=== Begin Enclosure ===

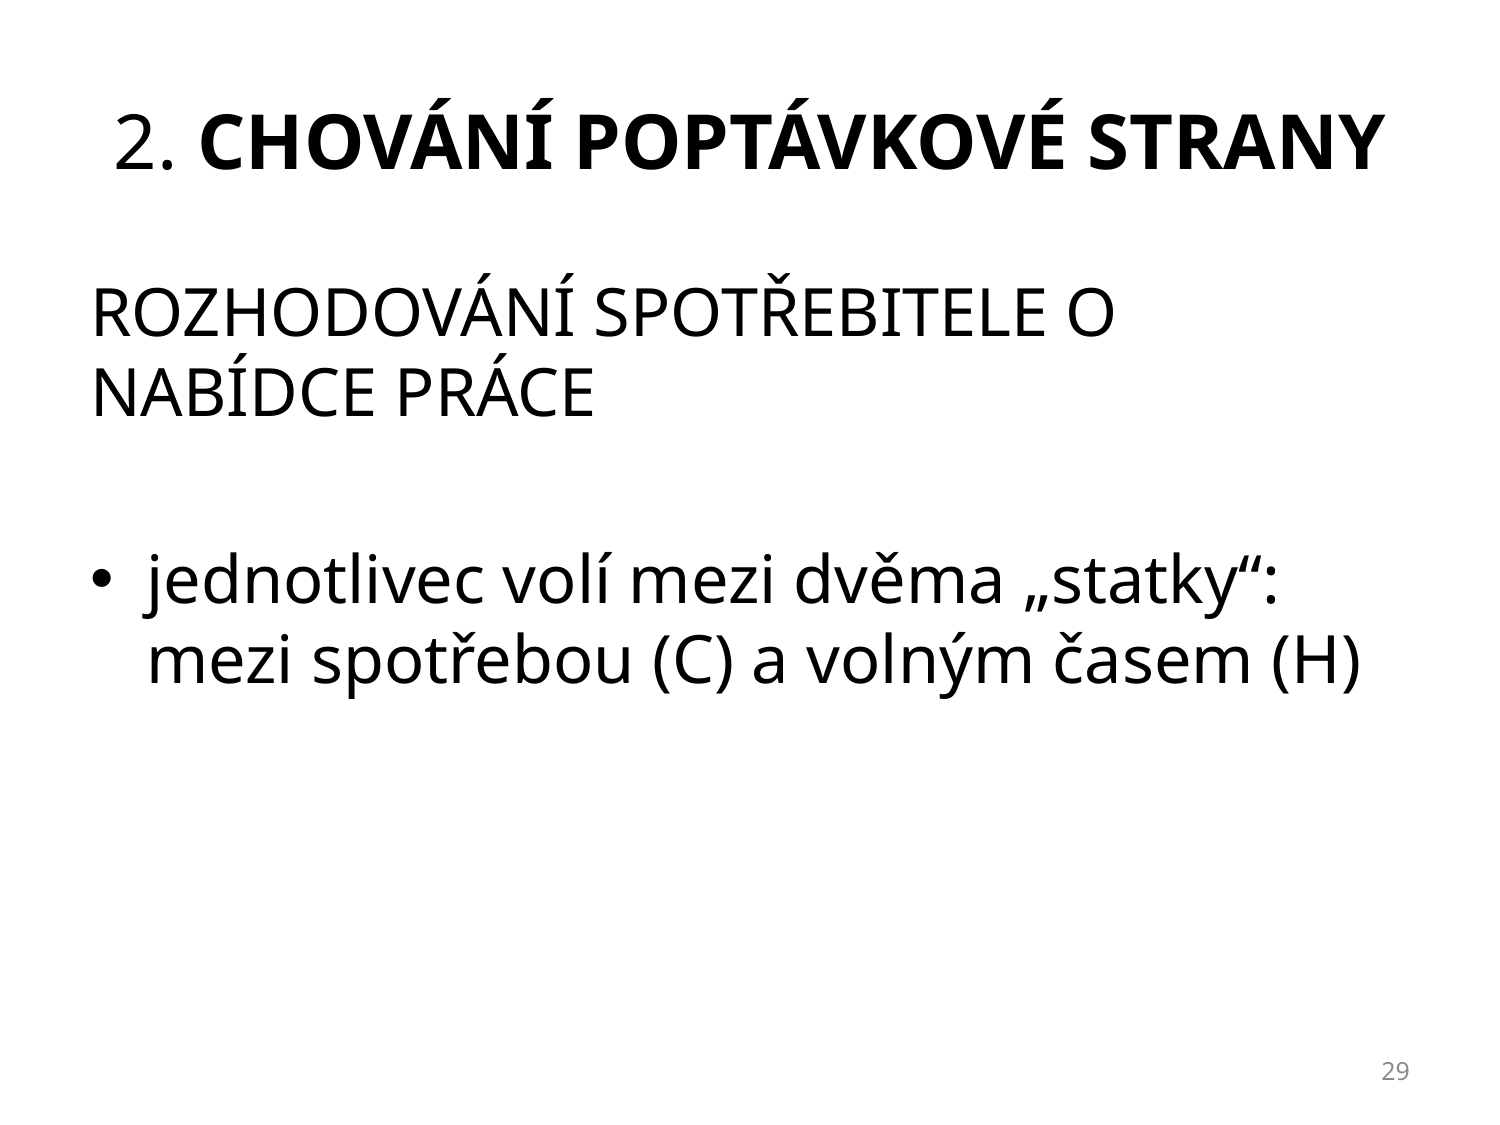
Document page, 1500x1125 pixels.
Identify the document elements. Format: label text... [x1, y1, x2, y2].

list ROZHODOVÁNÍ SPOTŘEBITELE O NABÍDCE PRÁCE jednotlivec volí mezi dvěma „statky“: mezi spotřebou (C) a volným časem (H) [75, 262, 1425, 1005]
title 2. chování poptávkové strany [75, 45, 1425, 233]
slide_number 29 [1074, 1042, 1425, 1103]
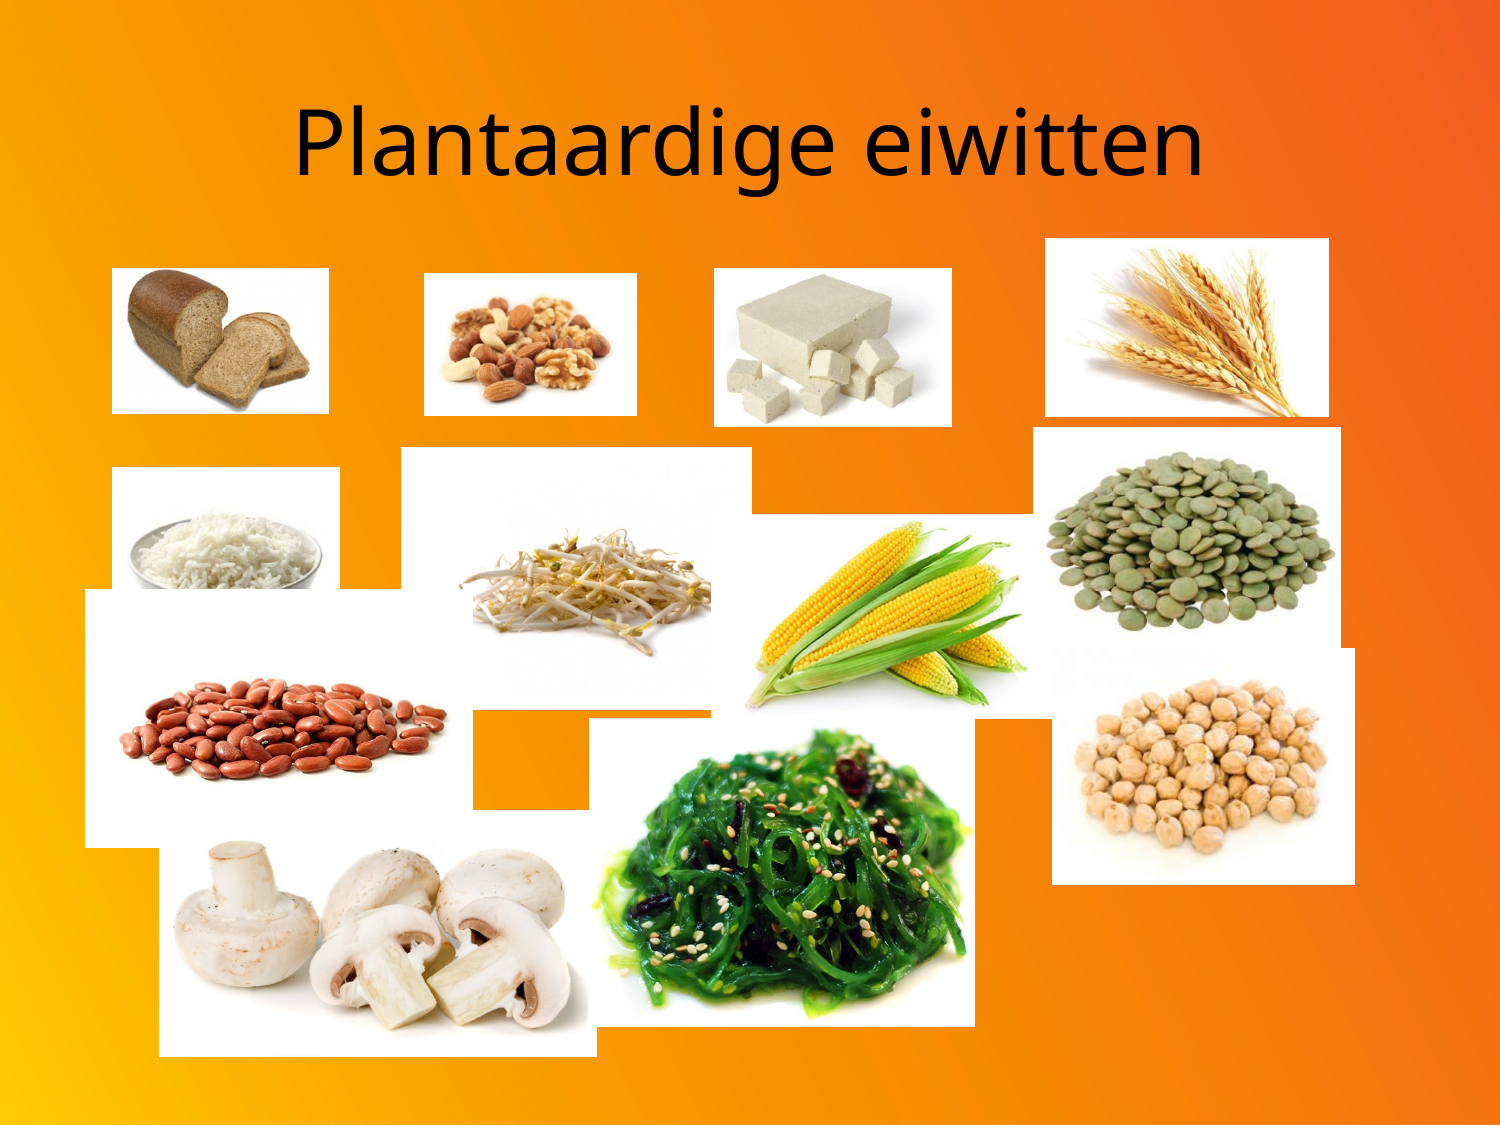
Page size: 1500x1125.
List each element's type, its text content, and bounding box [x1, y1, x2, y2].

picture [0, 0, 1500, 1125]
title Plantaardige eiwitten [75, 45, 1425, 233]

=== End Enclosure ===

Problem to work on ->
Nothing but the listing, copied exactly and stripped of its images, should appear in the response.

Your solution ->
Document page, 1500x1125 pixels.
Identify the document elements. Format: label text... [x1, y1, x2, y2].

list ROZHODOVÁNÍ SPOTŘEBITELE O NABÍDCE PRÁCE jednotlivec volí mezi dvěma „statky“: mezi spotřebou (C) a volným časem (H) [75, 262, 1425, 1005]
title 2. chování poptávkové strany [75, 45, 1425, 233]
slide_number 29 [1074, 1042, 1425, 1103]
Page size: 1500x1125.
List each element's type, its text content, and bounding box [x1, y1, x2, y2].

picture [0, 0, 1500, 1125]
title Plantaardige eiwitten [75, 45, 1425, 233]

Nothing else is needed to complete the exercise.